- Records supplied:

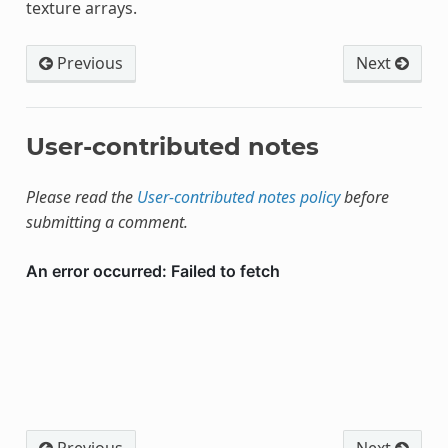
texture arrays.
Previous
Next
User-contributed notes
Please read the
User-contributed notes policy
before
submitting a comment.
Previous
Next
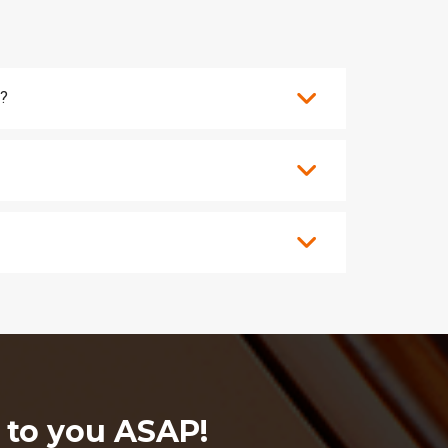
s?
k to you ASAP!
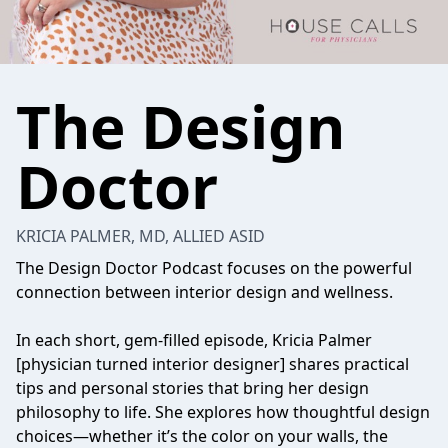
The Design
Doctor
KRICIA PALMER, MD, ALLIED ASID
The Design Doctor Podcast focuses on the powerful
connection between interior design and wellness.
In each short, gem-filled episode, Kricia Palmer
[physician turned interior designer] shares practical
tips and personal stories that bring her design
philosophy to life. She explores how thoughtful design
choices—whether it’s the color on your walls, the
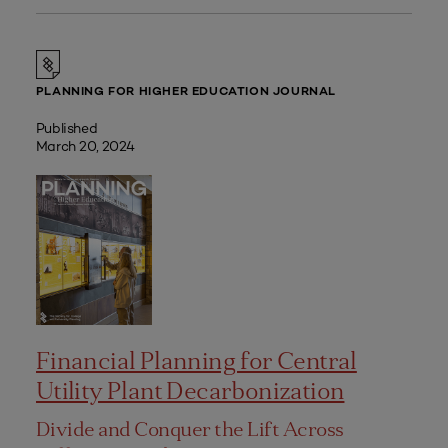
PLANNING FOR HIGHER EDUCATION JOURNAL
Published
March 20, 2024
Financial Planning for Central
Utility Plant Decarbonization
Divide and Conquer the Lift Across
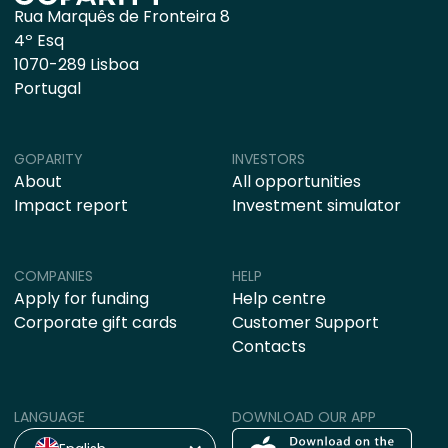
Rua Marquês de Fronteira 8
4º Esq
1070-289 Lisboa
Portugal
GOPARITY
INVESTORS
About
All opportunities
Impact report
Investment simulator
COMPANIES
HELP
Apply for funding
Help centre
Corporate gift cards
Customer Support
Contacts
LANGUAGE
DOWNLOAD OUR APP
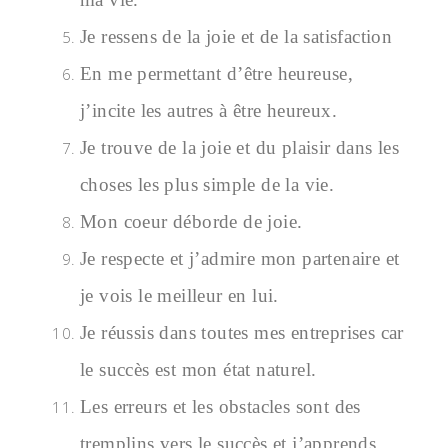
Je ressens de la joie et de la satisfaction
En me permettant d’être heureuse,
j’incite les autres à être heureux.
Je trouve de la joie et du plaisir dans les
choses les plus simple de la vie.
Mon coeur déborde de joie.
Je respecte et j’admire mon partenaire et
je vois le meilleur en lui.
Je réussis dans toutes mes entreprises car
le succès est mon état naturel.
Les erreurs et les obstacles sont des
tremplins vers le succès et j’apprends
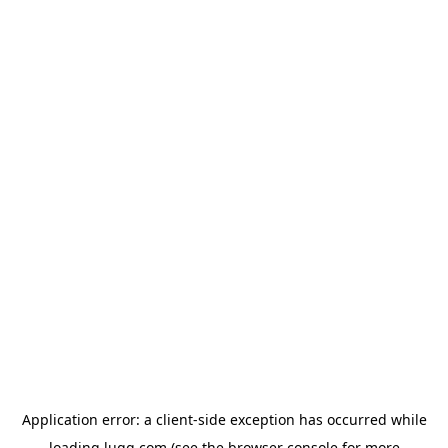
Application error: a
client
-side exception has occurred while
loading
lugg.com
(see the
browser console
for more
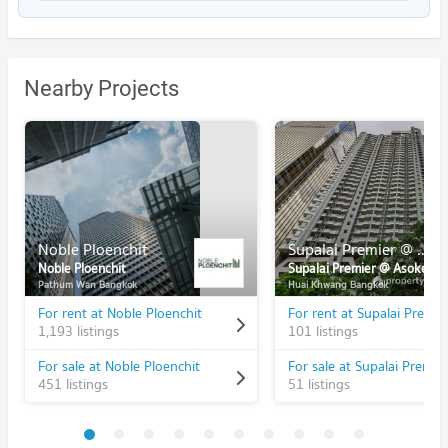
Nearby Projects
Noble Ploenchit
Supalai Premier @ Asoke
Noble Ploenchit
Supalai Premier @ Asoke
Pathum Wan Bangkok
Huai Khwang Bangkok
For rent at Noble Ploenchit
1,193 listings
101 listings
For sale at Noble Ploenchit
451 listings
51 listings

* * *

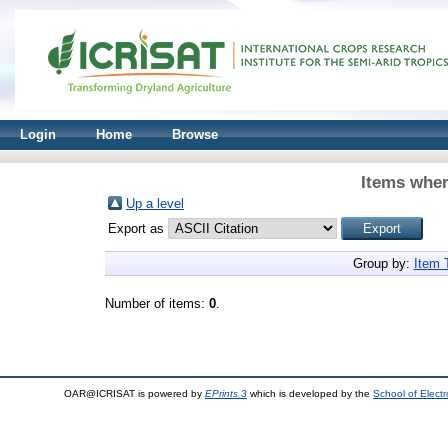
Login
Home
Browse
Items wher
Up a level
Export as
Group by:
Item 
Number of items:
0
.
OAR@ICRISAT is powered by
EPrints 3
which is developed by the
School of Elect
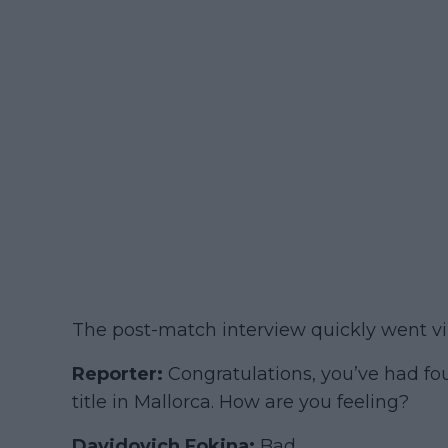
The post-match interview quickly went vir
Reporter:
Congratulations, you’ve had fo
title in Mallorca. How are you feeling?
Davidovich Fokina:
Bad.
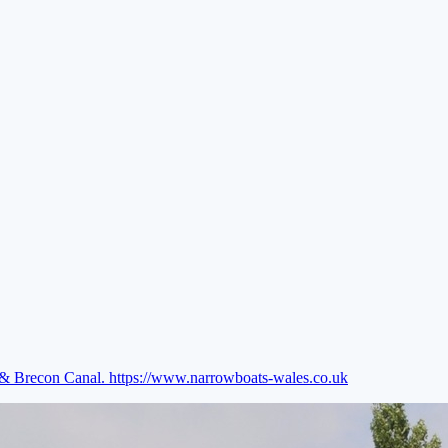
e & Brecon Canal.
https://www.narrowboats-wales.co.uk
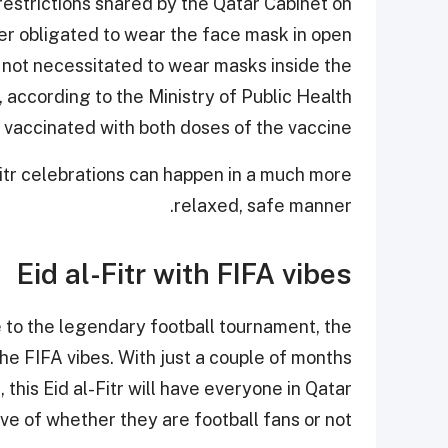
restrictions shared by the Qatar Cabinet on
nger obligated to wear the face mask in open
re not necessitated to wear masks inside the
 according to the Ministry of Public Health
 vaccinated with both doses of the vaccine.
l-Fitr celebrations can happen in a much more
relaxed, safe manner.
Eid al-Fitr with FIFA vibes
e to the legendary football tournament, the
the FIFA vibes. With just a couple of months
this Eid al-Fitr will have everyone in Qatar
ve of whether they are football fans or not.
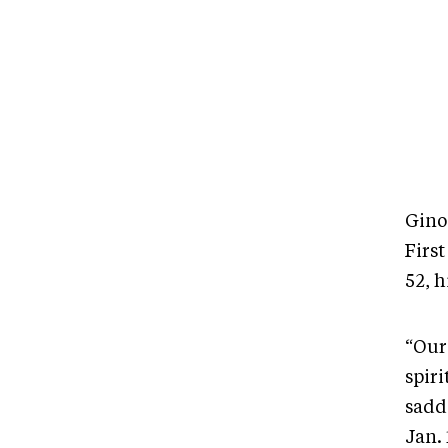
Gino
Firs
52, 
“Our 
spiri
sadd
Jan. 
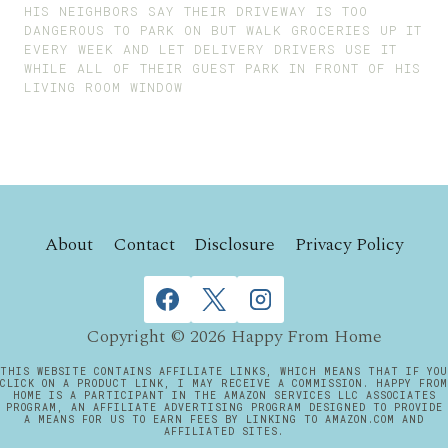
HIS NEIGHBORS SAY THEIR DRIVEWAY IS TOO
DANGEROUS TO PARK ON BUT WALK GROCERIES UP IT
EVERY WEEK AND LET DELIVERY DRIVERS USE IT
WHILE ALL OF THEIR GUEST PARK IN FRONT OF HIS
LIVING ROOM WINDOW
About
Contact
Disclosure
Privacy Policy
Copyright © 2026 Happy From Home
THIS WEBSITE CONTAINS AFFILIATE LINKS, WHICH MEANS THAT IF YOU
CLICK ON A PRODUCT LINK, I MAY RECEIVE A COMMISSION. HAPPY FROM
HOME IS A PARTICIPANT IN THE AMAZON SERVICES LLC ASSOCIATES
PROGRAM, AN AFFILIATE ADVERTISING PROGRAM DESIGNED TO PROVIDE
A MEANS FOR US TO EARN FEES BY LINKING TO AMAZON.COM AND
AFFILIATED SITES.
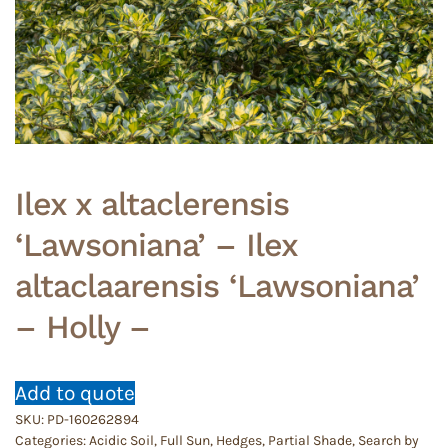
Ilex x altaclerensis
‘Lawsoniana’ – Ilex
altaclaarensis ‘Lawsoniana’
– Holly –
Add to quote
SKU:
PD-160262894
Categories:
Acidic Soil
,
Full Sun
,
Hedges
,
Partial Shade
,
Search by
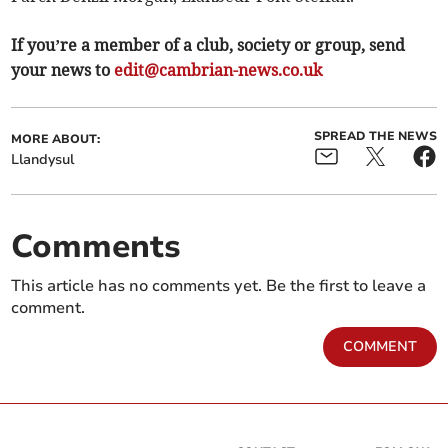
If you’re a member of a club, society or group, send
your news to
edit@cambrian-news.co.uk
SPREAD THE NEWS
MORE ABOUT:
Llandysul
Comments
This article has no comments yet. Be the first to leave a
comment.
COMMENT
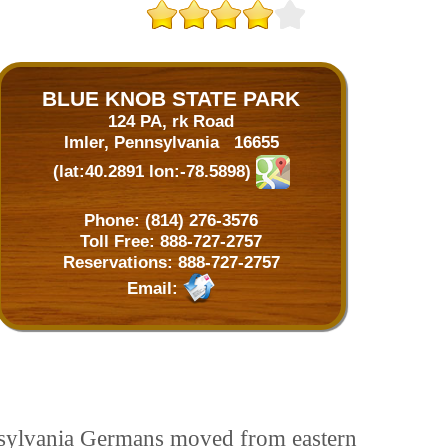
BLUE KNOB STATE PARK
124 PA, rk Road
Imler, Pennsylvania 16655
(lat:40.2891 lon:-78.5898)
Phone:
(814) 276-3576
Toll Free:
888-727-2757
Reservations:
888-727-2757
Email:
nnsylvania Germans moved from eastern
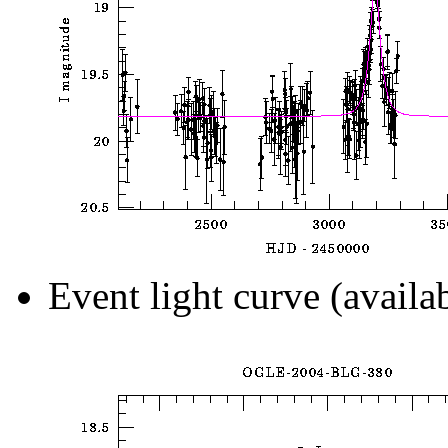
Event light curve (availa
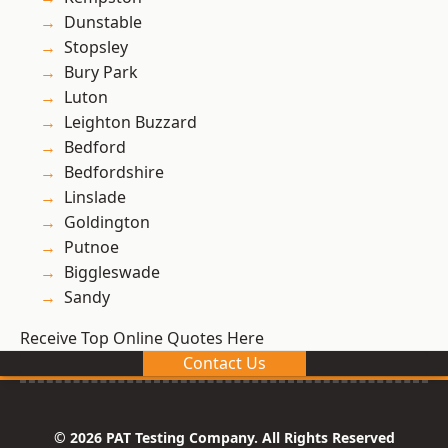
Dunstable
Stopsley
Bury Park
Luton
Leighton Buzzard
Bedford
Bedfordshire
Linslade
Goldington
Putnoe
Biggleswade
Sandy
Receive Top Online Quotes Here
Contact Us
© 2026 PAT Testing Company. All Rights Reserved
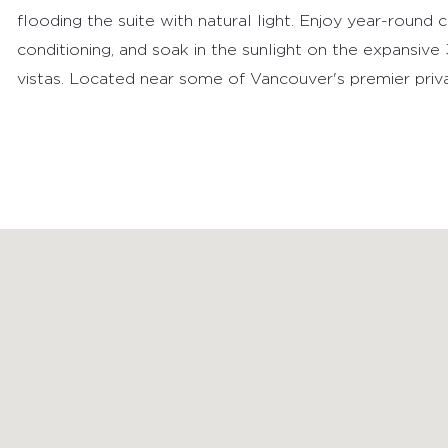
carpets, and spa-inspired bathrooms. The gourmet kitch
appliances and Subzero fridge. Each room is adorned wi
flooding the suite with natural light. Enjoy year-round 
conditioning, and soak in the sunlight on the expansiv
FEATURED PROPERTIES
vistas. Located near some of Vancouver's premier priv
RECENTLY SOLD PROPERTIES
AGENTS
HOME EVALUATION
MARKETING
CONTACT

==

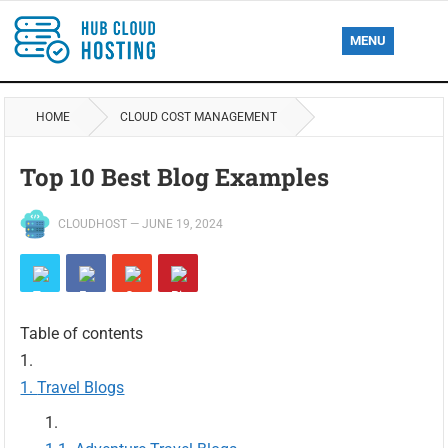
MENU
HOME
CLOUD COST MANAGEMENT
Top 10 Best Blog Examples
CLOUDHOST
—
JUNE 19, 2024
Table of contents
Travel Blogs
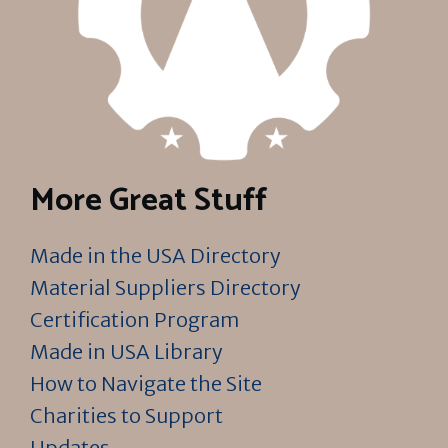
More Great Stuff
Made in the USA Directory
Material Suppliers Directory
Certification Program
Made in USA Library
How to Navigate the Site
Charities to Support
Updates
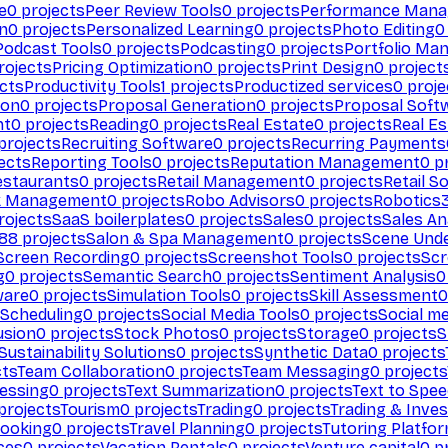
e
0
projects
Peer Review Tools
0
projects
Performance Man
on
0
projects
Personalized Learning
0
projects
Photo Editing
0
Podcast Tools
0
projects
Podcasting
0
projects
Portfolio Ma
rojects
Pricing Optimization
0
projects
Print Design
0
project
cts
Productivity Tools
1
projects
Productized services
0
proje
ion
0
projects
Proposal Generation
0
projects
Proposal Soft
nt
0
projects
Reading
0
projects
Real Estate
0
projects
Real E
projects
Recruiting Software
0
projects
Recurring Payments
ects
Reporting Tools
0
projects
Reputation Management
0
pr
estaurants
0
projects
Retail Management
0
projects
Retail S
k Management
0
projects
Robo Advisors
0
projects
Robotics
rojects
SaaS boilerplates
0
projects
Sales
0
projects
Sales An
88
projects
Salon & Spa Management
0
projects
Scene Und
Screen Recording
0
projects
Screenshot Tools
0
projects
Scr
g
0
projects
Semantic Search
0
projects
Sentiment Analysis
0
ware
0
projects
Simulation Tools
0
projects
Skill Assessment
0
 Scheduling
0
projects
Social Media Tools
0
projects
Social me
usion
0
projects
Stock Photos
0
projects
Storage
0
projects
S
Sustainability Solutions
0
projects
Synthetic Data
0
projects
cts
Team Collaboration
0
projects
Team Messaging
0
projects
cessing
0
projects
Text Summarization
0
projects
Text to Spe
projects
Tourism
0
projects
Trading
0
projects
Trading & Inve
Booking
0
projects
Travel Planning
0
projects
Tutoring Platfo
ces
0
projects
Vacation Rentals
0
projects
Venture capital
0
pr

- What to do: Would you give the number of lines in this listing that include "FIFA"? Only the number, please.

- Exercise solution: 2